We relish watching these towering men colliding with each other, week after week. Add to their physique, their youth (the players named above are mostly in their 20s), an adoring fan base and millions in pay, and one has the right formula for cultivating an exaggerated sense of entitlement that is at the core of family violence.
Simultaneously, the world of organized sports has features reminiscent of the slavery era. Remember Los Angeles Clippers’ owner Donald Sterling’s racist remarks? Josh Levin in April wrote on Slate.com: “There is a dark side to [the] owner-player relationship…an uncomfortable truth . . . A white plutocrat like . . . Donald Sterling doesn’t just own a basketball team. He owns the black players who suit up for that team, too.”
Black or white, all players are owned by a wealthy few who get richer off of them.
The players can be fired, sold or traded by their owners based on performance, and they are expected to use and abuse their bodies for entertainment. Tony Schwartz quotes former NFL player Nate Jackson in The New York Times saying: “I can’t feel a thing. My body is a machine and my emotions are dead.”
In a vital difference from slavery, however, many athletes emerge from this transaction as multi-millionaires, which helps explain why they endure this outdated hierarchy.
I can only speculate that the image of being owned by a wealthier elite must make some players want to strike out and hurt someone.
This is not to say that players are not responsible for assaulting their spouses and children. They most certainly are. However, taking responsibility would mean looking inward and admitting to oneself that “I am a batterer,” which batterers seldom do. Instead, they find excuses and external reasons for their behaviors. Wives, girlfriends and children become perfect targets of this externalization. This pattern of displacing responsibility for one’s action is reinforced when team owners exploit them on one hand and then, on the other, fail to hold them accountable.
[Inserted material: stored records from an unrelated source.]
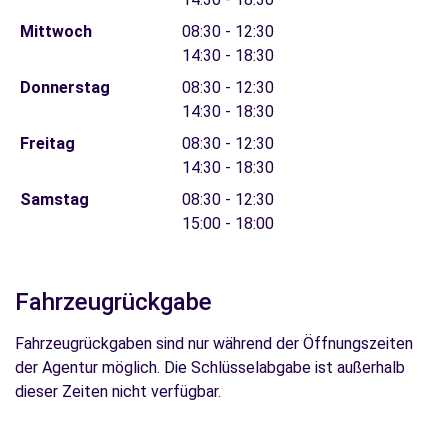
Mittwoch
08:30 - 12:30
14:30 - 18:30
Donnerstag
08:30 - 12:30
14:30 - 18:30
Freitag
08:30 - 12:30
14:30 - 18:30
Samstag
08:30 - 12:30
15:00 - 18:00
Fahrzeugrückgabe
Fahrzeugrückgaben sind nur während der Öffnungszeiten
der Agentur möglich. Die Schlüsselabgabe ist außerhalb
dieser Zeiten nicht verfügbar.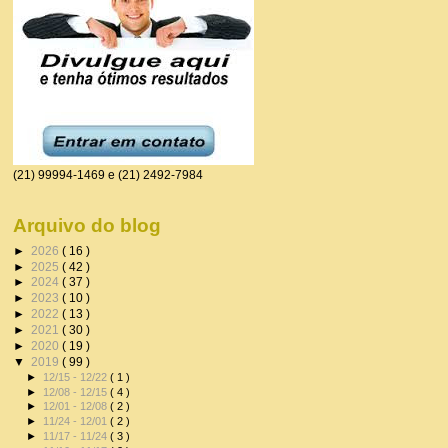
(21) 99994-1469 e (21) 2492-7984
Arquivo do blog
►
2026
( 16 )
►
2025
( 42 )
►
2024
( 37 )
►
2023
( 10 )
►
2022
( 13 )
►
2021
( 30 )
►
2020
( 19 )
▼
2019
( 99 )
►
12/15 - 12/22
( 1 )
►
12/08 - 12/15
( 4 )
►
12/01 - 12/08
( 2 )
►
11/24 - 12/01
( 2 )
►
11/17 - 11/24
( 3 )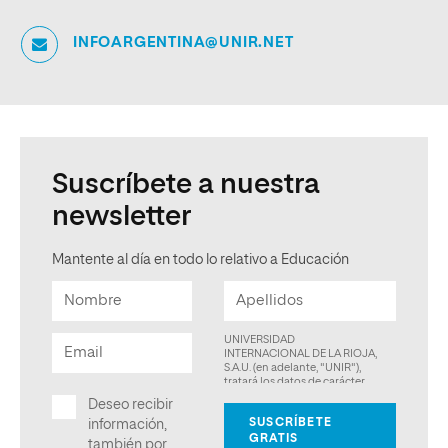
INFOARGENTINA@UNIR.NET
Suscríbete a nuestra
newsletter
Mantente al día en todo lo relativo a Educación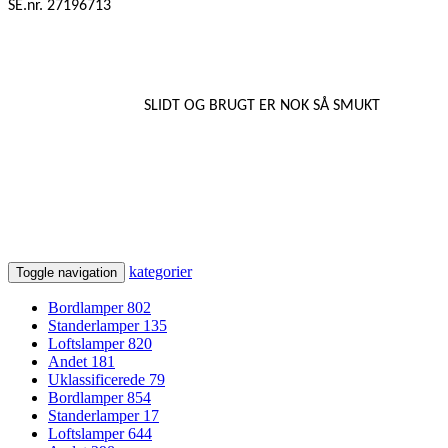
SE.nr. 27196713
SLIDT OG BRUGT ER NOK SÅ SMUKT
kategorier
Toggle navigation
Bordlamper
802
Standerlamper
135
Loftslamper
820
Andet
181
Uklassificerede
79
Bordlamper
854
Standerlamper
17
Loftslamper
644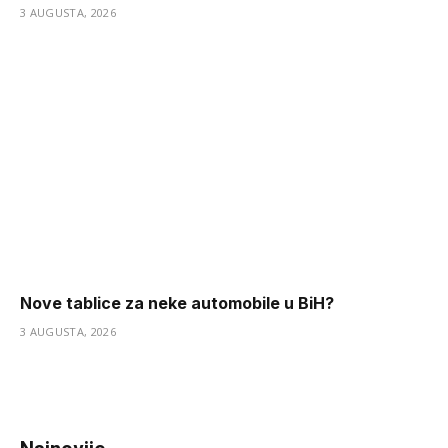
3 AUGUSTA, 2026
Nove tablice za neke automobile u BiH?
3 AUGUSTA, 2026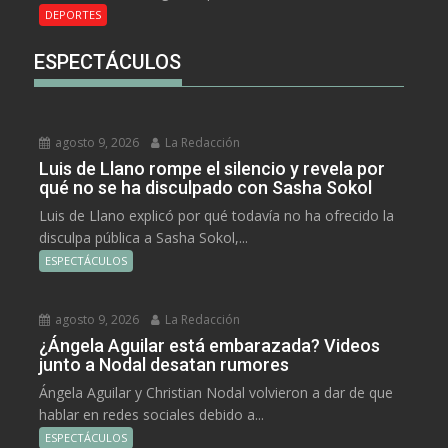
DEPORTES
ESPECTÁCULOS
agosto 9, 2026
La Redacción
Luis de Llano rompe el silencio y revela por
qué no se ha disculpado con Sasha Sokol
Luis de Llano explicó por qué todavía no ha ofrecido la
disculpa pública a Sasha Sokol,...
ESPECTÁCULOS
agosto 9, 2026
La Redacción
¿Ángela Aguilar está embarazada? Videos
junto a Nodal desatan rumores
Ángela Aguilar y Christian Nodal volvieron a dar de que
hablar en redes sociales debido a...
ESPECTÁCULOS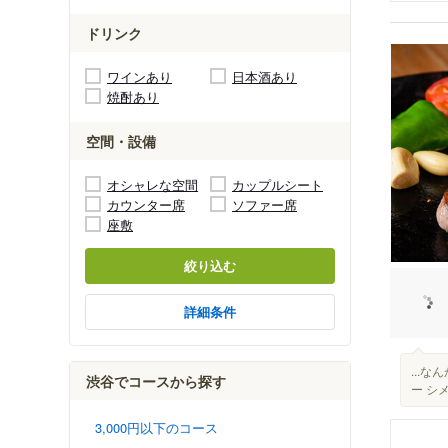
ドリンク
ワインあり
日本酒あり
焼酎あり
空間・設備
オシャレな空間
カップルシート
カウンター席
ソファー席
座敷
絞り込む
詳細条件
...
渋谷でコースから探す
ー シ
3,000円以下のコース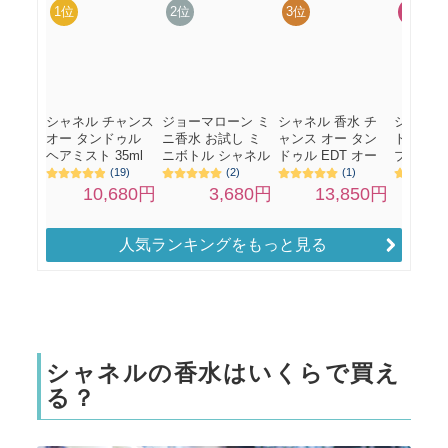
人気ランキングをもっと見る
シャネルの香水はいくらで買え
る？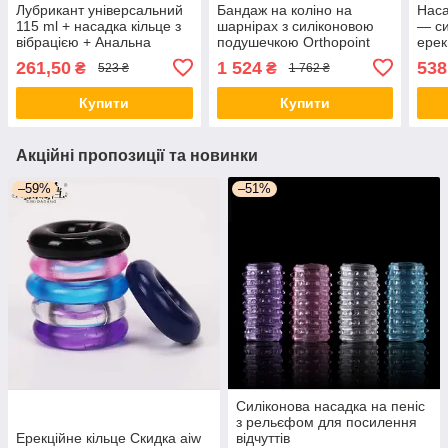
Лубрикант універсальний
Бандаж на коліно на
Наса
115 ml + насадка кільце з
шарнірах з силіконовою
— си
вібрацією + Анальна
подушечкою Orthopoint
ерек
пробка силіконовий Люкс
REF-703 наколінник
261,50
1 524
538
₴
₴
523 ₴
1 762 ₴
качество
регульований Розмір M
Люкс качество!+
Купити
Купити
Акційні пропозиції та новинки
–59%
–51%
Силіконова насадка на пеніс
з рельєфом для посилення
Ерекційне кільце Скидка aiw
відчуттів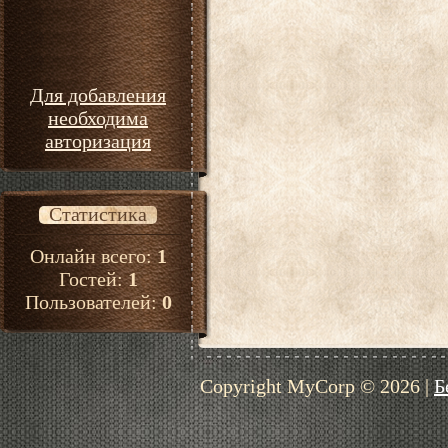
Для добавления
необходима
авторизация
Статистика
Онлайн всего:
1
Гостей:
1
Пользователей:
0
Copyright MyCorp © 2026
|
Б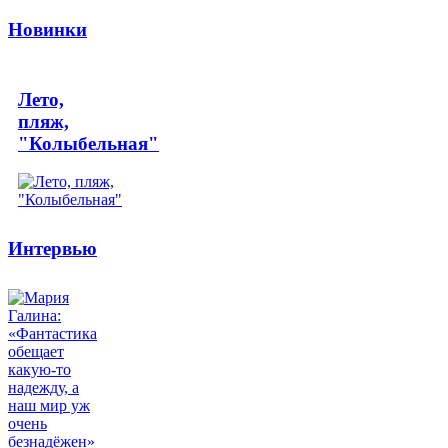
Новинки
Лето,
пляж,
"Колыбельная"
Интервью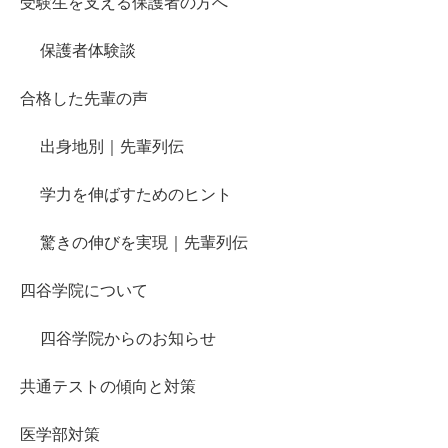
受験生を支える保護者の方へ
保護者体験談
合格した先輩の声
出身地別｜先輩列伝
学力を伸ばすためのヒント
驚きの伸びを実現｜先輩列伝
四谷学院について
四谷学院からのお知らせ
共通テストの傾向と対策
医学部対策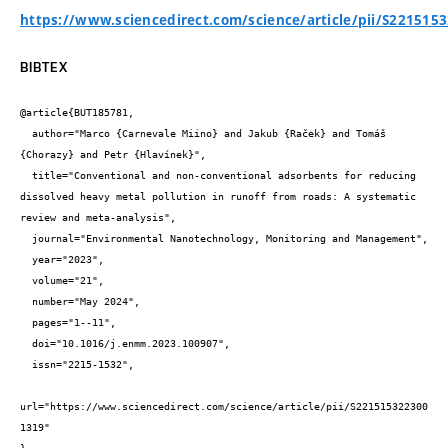
https://www.sciencedirect.com/science/article/pii/S221515
BIBTEX
@article{BUT185781,

  author="Marco {Carnevale Miino} and Jakub {Raček} and Tomáš 
{Chorazy} and Petr {Hlavínek}",

  title="Conventional and non-conventional adsorbents for reducing 
dissolved heavy metal pollution in runoff from roads: A systematic 
review and meta-analysis",

  journal="Environmental Nanotechnology, Monitoring and Management",

  year="2023",

  volume="21",

  number="May 2024",

  pages="1--11",

  doi="10.1016/j.enmm.2023.100907",

  issn="2215-1532",

url="https://www.sciencedirect.com/science/article/pii/S221515322300
1319"
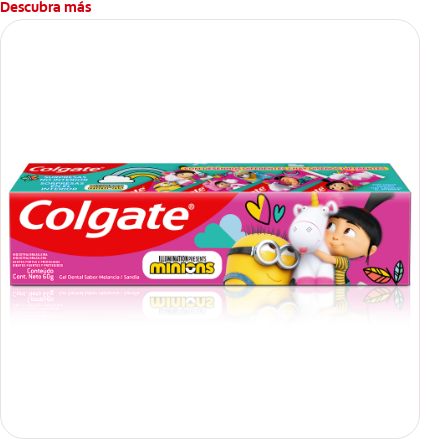
Descubra más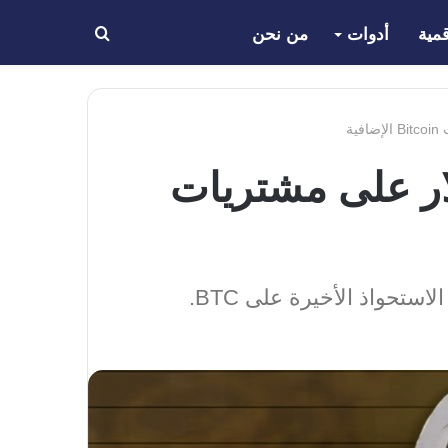
مية
أدوات
من نحن
بحث
عن
وزيع 240 مليون دولار على مشتريات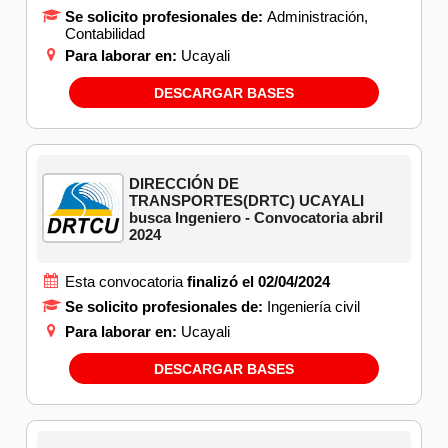
Se solicito profesionales de:
Administración,
Contabilidad
Para laborar en:
Ucayali
DESCARGAR BASES
DIRECCIÓN DE
TRANSPORTES(DRTC) UCAYALI
busca Ingeniero - Convocatoria abril
2024
Esta convocatoria
finalizó el 02/04/2024
Se solicito profesionales de:
Ingeniería civil
Para laborar en:
Ucayali
DESCARGAR BASES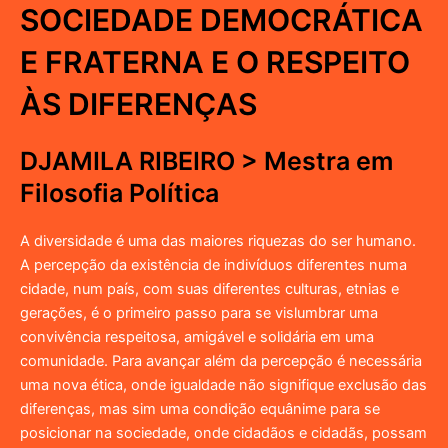
SOCIEDADE DEMOCRÁTICA
E FRATERNA E O RESPEITO
ÀS DIFERENÇAS
DJAMILA RIBEIRO > Mestra em
Filosofia Política
A diversidade é uma das maiores riquezas do ser humano.
A percepção da existência de indivíduos diferentes numa
cidade, num país, com suas diferentes culturas, etnias e
gerações, é o primeiro passo para se vislumbrar uma
convivência respeitosa, amigável e solidária em uma
comunidade. Para avançar além da percepção é necessária
uma nova ética, onde igualdade não signifique exclusão das
diferenças, mas sim uma condição equânime para se
posicionar na sociedade, onde cidadãos e cidadãs, possam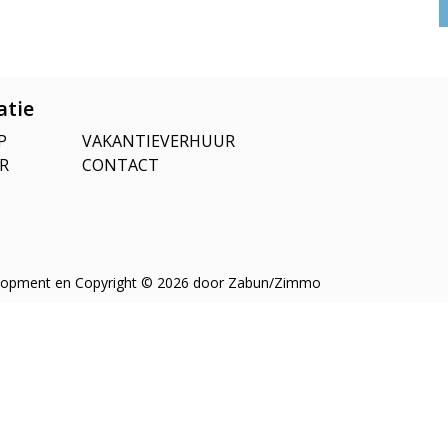
atie
P
VAKANTIEVERHUUR
R
CONTACT
opment en Copyright © 2026 door
Zabun
/
Zimmo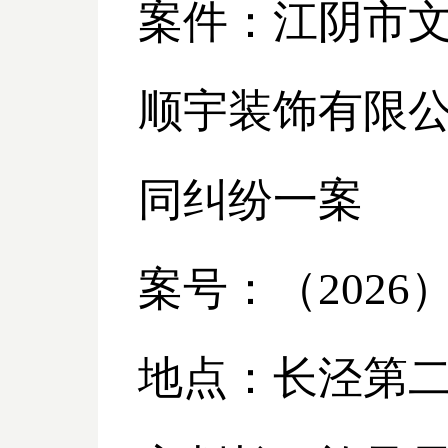
案件：江阴市
顺宇装饰有限
同纠纷一案
案号：（
2026
地点：长泾第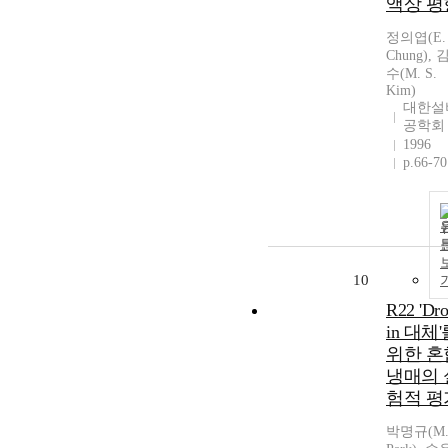
액상 평
정의엽(E. 
Chung),
수(M. S.
Kim)
대한설
공학회
1996
p.66-70
10
R22 'Dro
in 대체
위한 혼
냉매의 
험적 평
박명규(M.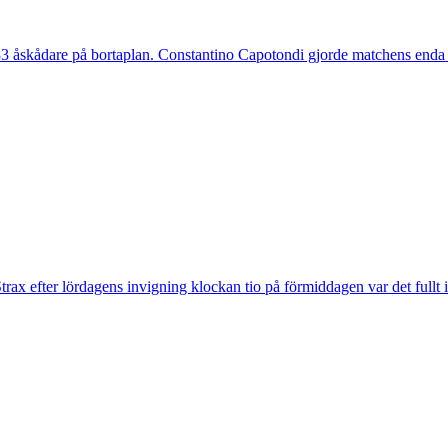
 åskådare på bortaplan. Constantino Capotondi gjorde matchens enda 
trax efter lördagens invigning klockan tio på förmiddagen var det fullt 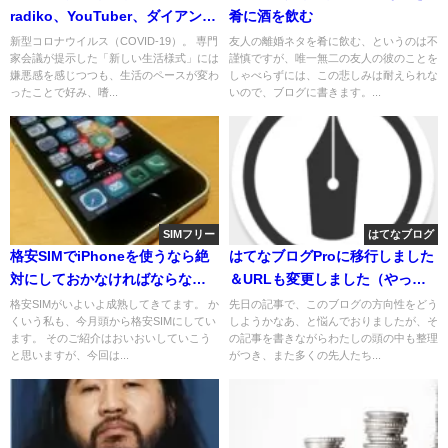
radiko、YouTuber、ダイアン等
肴に酒を飲む
など
新型コロナウイルス（COVID-19）。 専門
友人の離婚ネタを肴に飲む、というのは不
家会議が提示した「新しい生活様式」には
謹慎ですが、唯一無二の友人の彼のことを
嫌悪感を感じつつも、生活のペースが変わ
しゃべらずには、この悲しみは耐えられな
ったことで好み、嗜...
いので、ブログに書きます。...
SIMフリー
はてなブログ
格安SIMでiPhoneを使うなら絶
はてなブログProに移行しました
対にしておかなければならない1
＆URLも変更しました（やった
つの設定
こと＆やるべきこと随時更新）
格安SIMがいよいよ成熟してきてます。 か
先日の記事で、このブログの方向性をどう
くいう私も、今月頭から格安SIMにしてい
しようかなあ、と悩んでおりましたが、そ
ます。 そのご紹介はおいおいしていこう
の記事を書きながらわたしの頭の中も整理
と思いますが、今回は...
がつき、また多くの先人たち...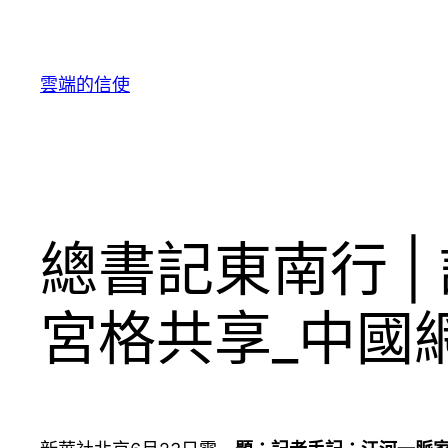
跳
至
主
雲端的信使
要
內
容
總書記東南行 
宮格共享_中國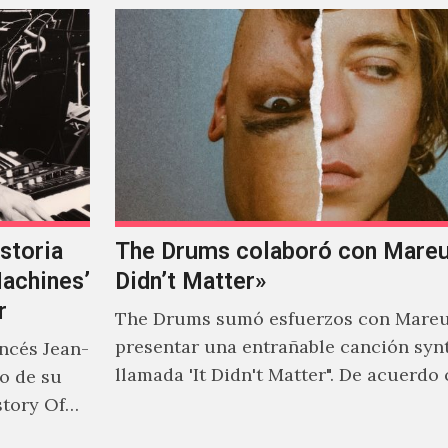
storia
The Drums colaboró con Mareux
Machines’
Didn’t Matter»
r
The Drums sumó esfuerzos con Mareu
presentar una entrañable canción syn
ancés Jean-
llamada 'It Didn't Matter". De acuerdo
to de su
Jonny Pierce, esta es el primer…
story Of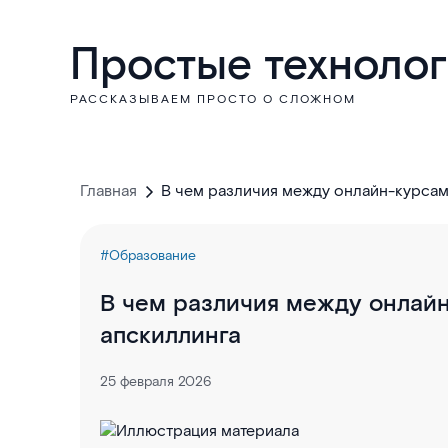
Простые техноло
РАССКАЗЫВАЕМ ПРОСТО О СЛОЖНОМ
Главная
В чем различия между онлайн-курсам
#Образование
В чем различия между онлайн
апскиллинга
25 февраля 2026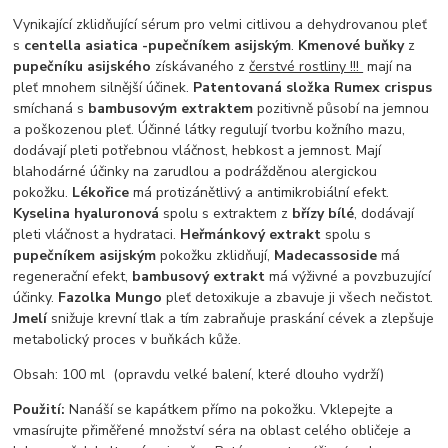
Vynikající zklidňující sérum pro velmi citlivou a dehydrovanou pleť
s
centella asiatica -
pupečníkem asijským
.
Kmenové buňky
z
pupečníku
asijského
získávaného z
čerstvé rostliny !!!
mají na
pleť mnohem silnější účinek.
Patentovaná složka
Rumex crispus
smíchaná s
bambusovým extraktem
pozitivně působí na jemnou
a poškozenou pleť. Účinné látky regulují tvorbu kožního mazu,
dodávají pleti potřebnou vláčnost, hebkost a jemnost. Mají
blahodárné účinky na zarudlou a podrážděnou alergickou
pokožku.
Lékořice
má protizánětlivý a antimikrobiální efekt.
Kyselina hyaluronová
spolu s extraktem z
břízy bílé
, dodávají
pleti vláčnost a hydrataci.
Heřmánkový extrakt
spolu s
pupečníkem asijským
pokožku zklidňují,
Madecassoside
má
regenerační efekt,
bambusový extrakt
má výživné a povzbuzující
účinky.
Fazolka Mungo
pleť detoxikuje a zbavuje ji všech nečistot.
Jmelí
snižuje krevní tlak a tím zabraňuje praskání cévek a zlepšuje
metabolický proces v buňkách kůže.
Obsah: 100 ml (opravdu velké balení, které dlouho vydrží)
Použití:
Nanáší se kapátkem přímo na pokožku. Vklepejte a
vmasírujte přiměřené množství séra na oblast celého obličeje a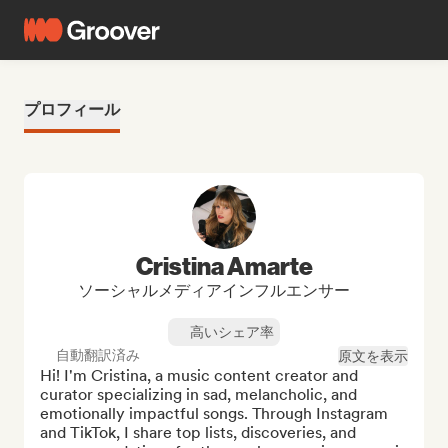
プロフィール
Cristina Amarte
ソーシャルメディアインフルエンサー
高いシェア率
自動翻訳済み
原文を表示
Hi! I'm Cristina, a music content creator and 
curator specializing in sad, melancholic, and 
emotionally impactful songs. Through Instagram 
and TikTok, I share top lists, discoveries, and 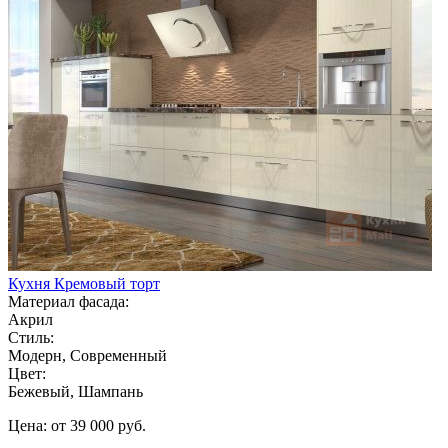
Кухня Кремовый торт
Материал фасада:
Акрил
Стиль:
Модерн, Современный
Цвет:
Бежевый, Шампань
Цена: от 39 000 руб.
In response to the public outcry that Rice and Peterson were not swiftly and adequately punished by the league for their crimes, NFL Commissioner Roger Goodell proclaimed: “I got it wrong…I am sorry…now I will get it right.”
Will he? Remedies outlined by the NFL–strict conduct policies, advocacy and education –-are mere Band-Aids for an institution that purposefully cultivates aggression for profit.
These measures will hardly make an impact on men whose job it is to “tak[e] a man down mentally and physically,” as noted by retired linebacker Ray Lewis.
The NFL’s assets are $10 billion. Goodell earned $44 million in 2013. With financial stakes so high, the league is unlikely to enforce drastic measures that will lower on-field aggression. Child abuse, sexual assault and domestic violence will continue to plague the NFL. If we object to any of this, we should just stop watching.